Mark on drums jamming at Carlisle Blues Festival 2008 with Marshall Gill, Sean Webster and Danny Blomeley

Alan:   You now MC both the Maryport and Carlisle Blues Festivals, how did you first get involved in being the 'Master of Ceremonies' at such great festivals?

Mark:  I was 'sand-bagged', literally!  We opened the show in 2005 when the marquee was down on the harbour side and shortly after it was bandied around if I would be interested in MC-ing.  At the time I was just marshalling and helping backstage and I said, "Well, let me do some other stuff first" because they did have guest MCs and I did the Battle of Bands Competition and the Summer Beer Festival.  We provided the gear for Sean Webster to do a Xmas gig for the Festival Committee and Sandra Walling asked me if I’d be interested in fronting the festival.  I said, “Well, I’m not sure really because I love playing on the circuit and at the festivals but let me think about it, and when do you need to know by?”  “Before you put your drums away tonight” she said.  I spoke to different people and they said “It’d be a great opportunity, even if you only do it once” so I did it, got a good reaction and enjoyed it.  There’s a fair bit of research, and a lot of pressure but you get to stand in the wings and watch.   It might seem like you get to rub shoulders with the rich and famous but you don’t, you’re just a helper, another volunteer, but it’s nice to watch at close quarters people you've heard on the radio and CD.

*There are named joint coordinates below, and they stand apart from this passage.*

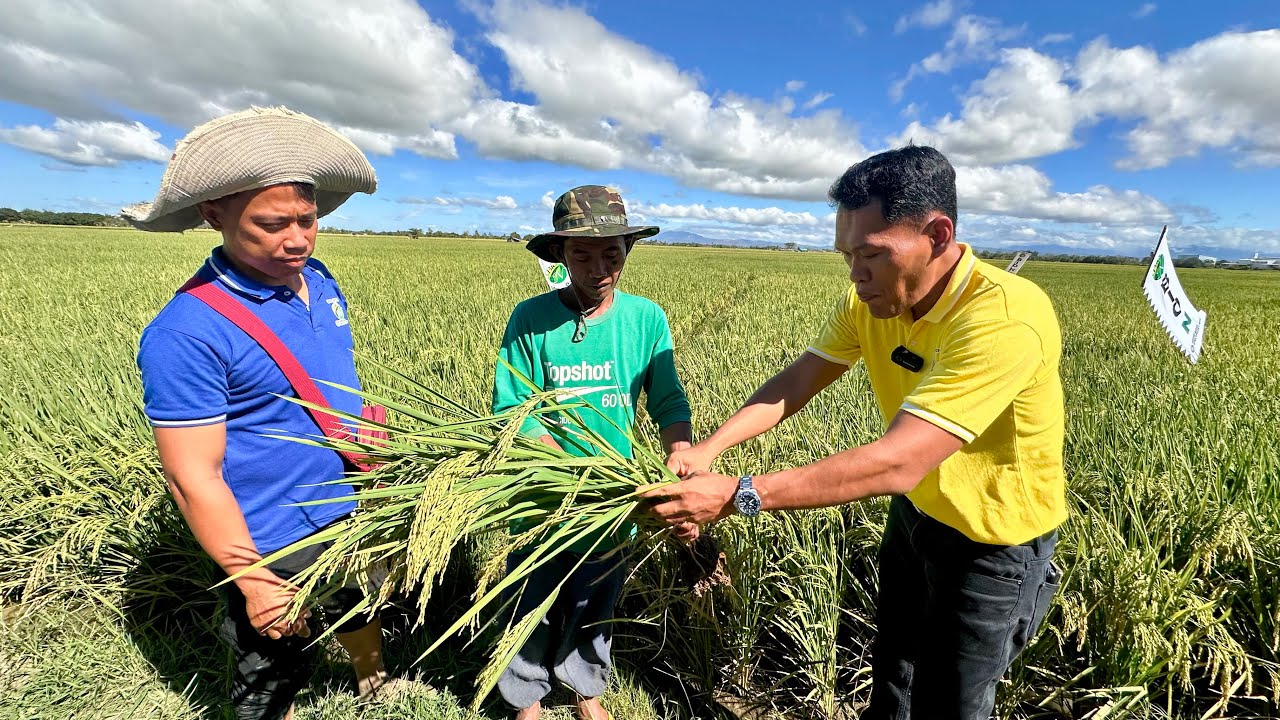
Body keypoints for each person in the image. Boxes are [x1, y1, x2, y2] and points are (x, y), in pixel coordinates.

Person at [648, 145, 1066, 720]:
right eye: (847, 256)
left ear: (938, 235)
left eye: (871, 254)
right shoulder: (871, 300)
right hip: (918, 513)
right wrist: (707, 450)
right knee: (894, 667)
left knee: (952, 700)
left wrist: (735, 494)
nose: (856, 274)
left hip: (992, 541)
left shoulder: (1005, 318)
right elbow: (798, 380)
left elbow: (899, 461)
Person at [129, 107, 388, 720]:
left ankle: (373, 679)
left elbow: (330, 381)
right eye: (272, 225)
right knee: (272, 668)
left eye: (308, 219)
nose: (296, 240)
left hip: (350, 504)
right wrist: (251, 579)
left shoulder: (318, 279)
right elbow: (193, 476)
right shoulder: (187, 333)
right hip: (270, 536)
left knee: (360, 602)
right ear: (211, 213)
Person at [492, 185, 695, 720]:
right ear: (560, 254)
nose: (598, 267)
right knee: (531, 599)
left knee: (596, 600)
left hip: (615, 500)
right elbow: (515, 409)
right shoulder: (530, 319)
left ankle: (587, 692)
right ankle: (525, 697)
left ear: (629, 250)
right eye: (582, 254)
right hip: (540, 496)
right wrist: (566, 469)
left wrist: (681, 451)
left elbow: (668, 398)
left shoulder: (646, 319)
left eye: (612, 253)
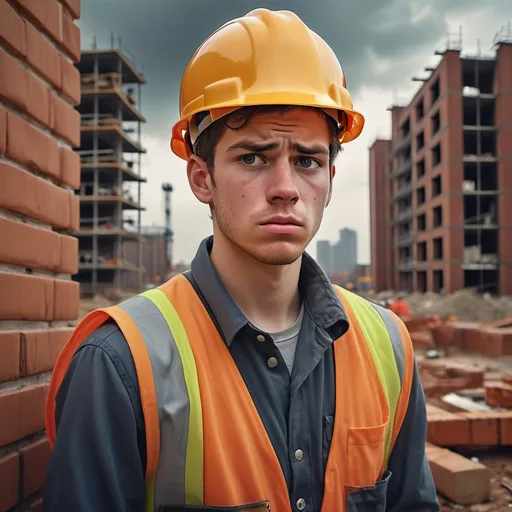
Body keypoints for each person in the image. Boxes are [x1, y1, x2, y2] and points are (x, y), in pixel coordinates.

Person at [43, 8, 439, 512]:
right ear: (201, 177)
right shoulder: (120, 363)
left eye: (308, 161)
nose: (285, 190)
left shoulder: (389, 347)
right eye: (253, 157)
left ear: (331, 181)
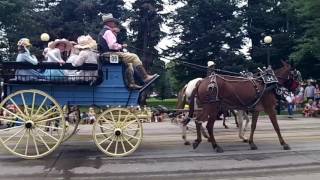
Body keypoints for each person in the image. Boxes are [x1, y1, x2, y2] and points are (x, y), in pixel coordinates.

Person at [97, 13, 157, 89]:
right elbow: (112, 45)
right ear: (108, 23)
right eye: (112, 22)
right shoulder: (108, 32)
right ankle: (145, 77)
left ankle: (131, 83)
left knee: (129, 64)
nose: (114, 23)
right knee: (134, 57)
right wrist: (121, 46)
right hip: (109, 54)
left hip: (106, 55)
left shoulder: (103, 32)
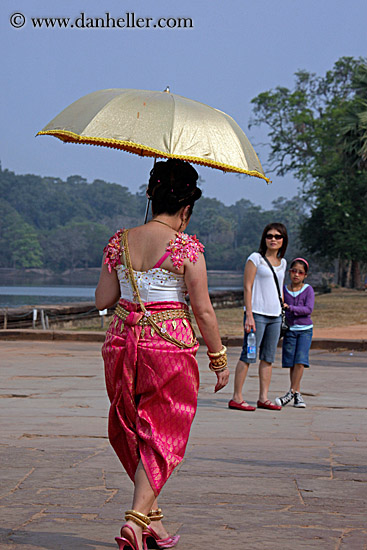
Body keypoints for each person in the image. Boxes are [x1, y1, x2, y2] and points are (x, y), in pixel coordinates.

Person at [95, 159, 229, 550]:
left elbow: (104, 299)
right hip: (168, 345)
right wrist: (218, 357)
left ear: (151, 196)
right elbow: (203, 310)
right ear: (187, 207)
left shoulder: (118, 241)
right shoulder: (187, 248)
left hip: (121, 343)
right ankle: (136, 522)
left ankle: (153, 521)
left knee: (133, 427)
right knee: (165, 434)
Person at [228, 223, 288, 412]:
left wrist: (282, 306)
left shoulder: (283, 263)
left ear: (283, 240)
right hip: (257, 316)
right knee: (249, 355)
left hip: (275, 317)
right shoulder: (256, 259)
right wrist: (249, 315)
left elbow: (279, 287)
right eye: (269, 236)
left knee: (268, 358)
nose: (273, 239)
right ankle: (237, 397)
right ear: (264, 238)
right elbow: (247, 287)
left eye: (278, 236)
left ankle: (263, 397)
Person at [275, 258, 314, 408]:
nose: (296, 275)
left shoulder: (308, 290)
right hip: (290, 330)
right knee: (291, 362)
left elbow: (308, 309)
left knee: (300, 360)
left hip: (304, 330)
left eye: (300, 272)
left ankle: (291, 392)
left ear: (305, 275)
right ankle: (296, 393)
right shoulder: (284, 289)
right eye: (294, 271)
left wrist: (290, 308)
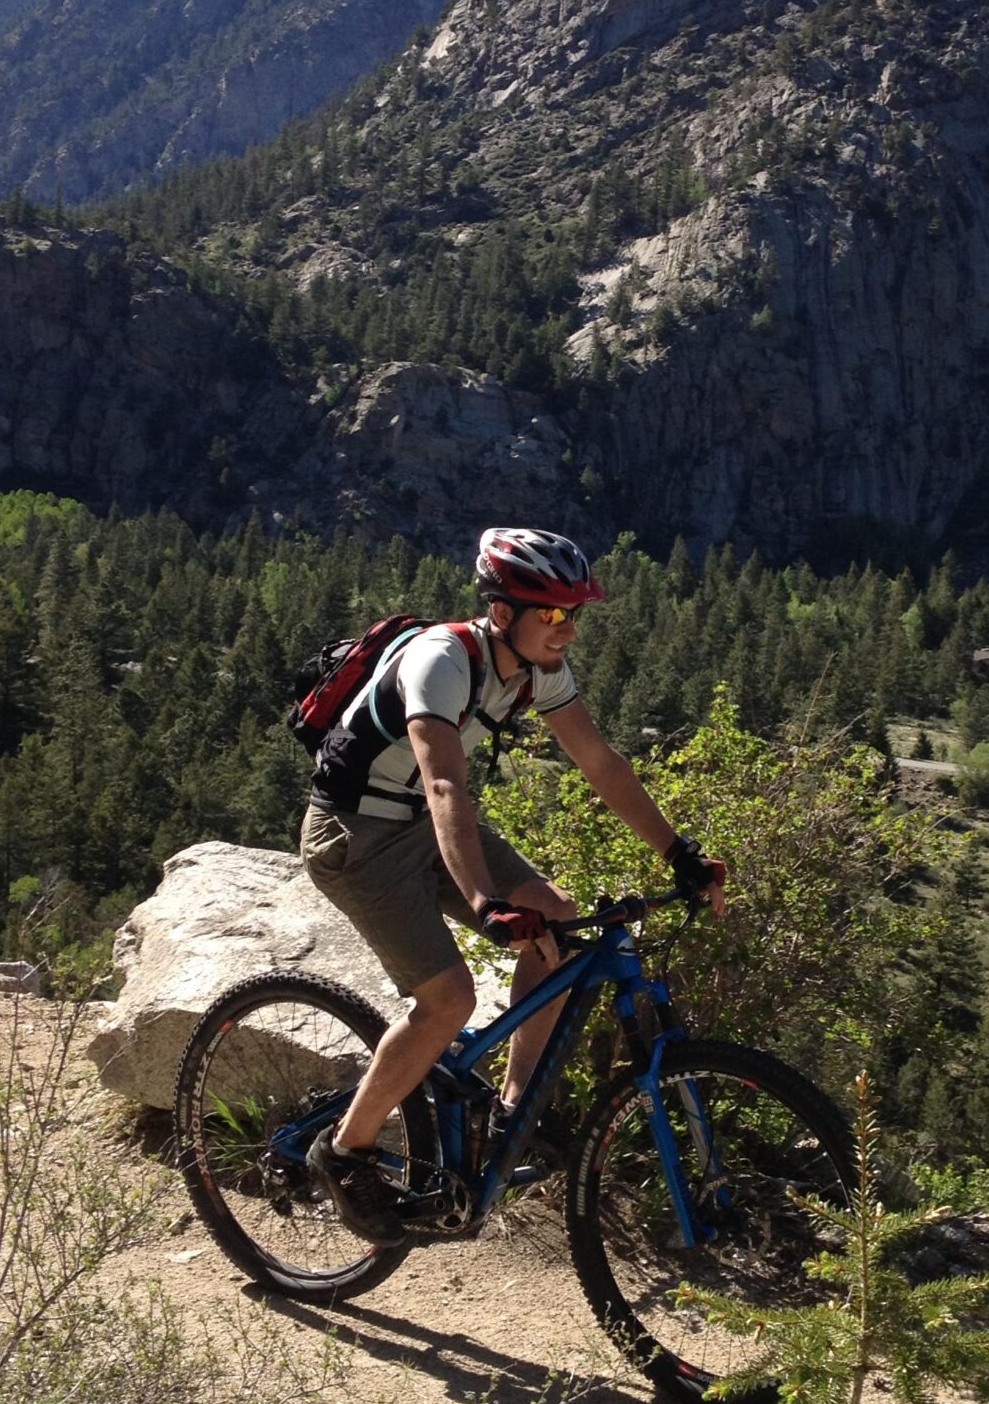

Alan:   How do you prepare for MC-ing a three day festival with so many artists to introduce?

Mark:  I liaise very closely with the festival organiser, we have meetings, we get to host some of the local radio shows as guests.  You’ve got to do some reading on the internet if you don’t know the artist but when you’ve followed somebody for years like John Amor or Robert Cray you don’t need to do as much as the research is ingrained.  But when you don’t know somebody very well, the sleeve notes on CDs are useful or their websites.  You just need to cherry pick and go for areas of interest so that people might think, “Oh, that’s a nice fact, I didn't know that”.  But sometimes I don’t get it right!  I’ve had a couple of cock-ups with pronunciation.  I had Dana Fuchs .... there have been quite a few.  You do get heckled and harassed but it’s all part and parcel of it.  I love doing the MC-ing and I love helping on the stage as I'm a drum technician.  It’s good being close to the bands and you get all sorts of snippets of information such as what they’re working on, who they’ve been touring with, what their plans are.  Managers or agents won’t necessarily tell you, but artists do.  That insider knowledge is superb, it makes it fresh and it doesn’t make it look like you’ve just taken it off the website.  Working with the artists as a drummer you create that little bit of a contact and it’s surprising how many artists turn up with different bands.  The drummer who worked with Paul Carrack and who worked with Ian Anderson, then there's Alex Reeves, the drummer who works with Paddy Milner and Marcus Bonfanti; a great drummer. These people who do all these other things with other bands to pay the bills. So, MC-ing is a privileged position and it's a great honour to do it.

Alan:   Given the number and wide range of artists you've introduced, you must have some interesting moments to tell?

Mark:  You see an artist in a totally different light.  For example did you see the Paul Carrack documentary?  Now what you see is what you get, Paul Carrack is just like he was on TV as he is in the wings and on the stage.  He gets nervous before he goes on just like everyone else, he’s a kind man, smiling eyes and just wants to be part of the group.  There are others who brush you aside, won’t give you eye contact and it can be quite demeaning because you are there to help, you arn't there to pry, you are there as a volunteer and sometimes I don't think they understand this.  Not all the artists seem to realise that without the volunteers these events aren’t going to happen, whether they are young bands on the way up looking for somewhere to play or the old guys on the way down who are falling off the rockface but looking to keep earning the rent.  For an anecdote, there are so many, personally, it's the people who recognise what you're doing; Paul Carrack was one of those who thanked everybody. For me, I remember Booker T Jones, whose had a phenomenal career. At the end of the night when all the sound crew were gathered together winding down he made a deliberate effort to come out into the midst of us all and said “I would like to thank you all for your efforts this evening and he went round to each and every one of us and shook our hands.  It was so personal, so human. I do find generally the older artists are far more gracious.

Alan:  Thank you very much Mark and see you at Carlisle.

Mark:  Yes, just tap me on the shoulder and we'll have a couple of pints......!!!!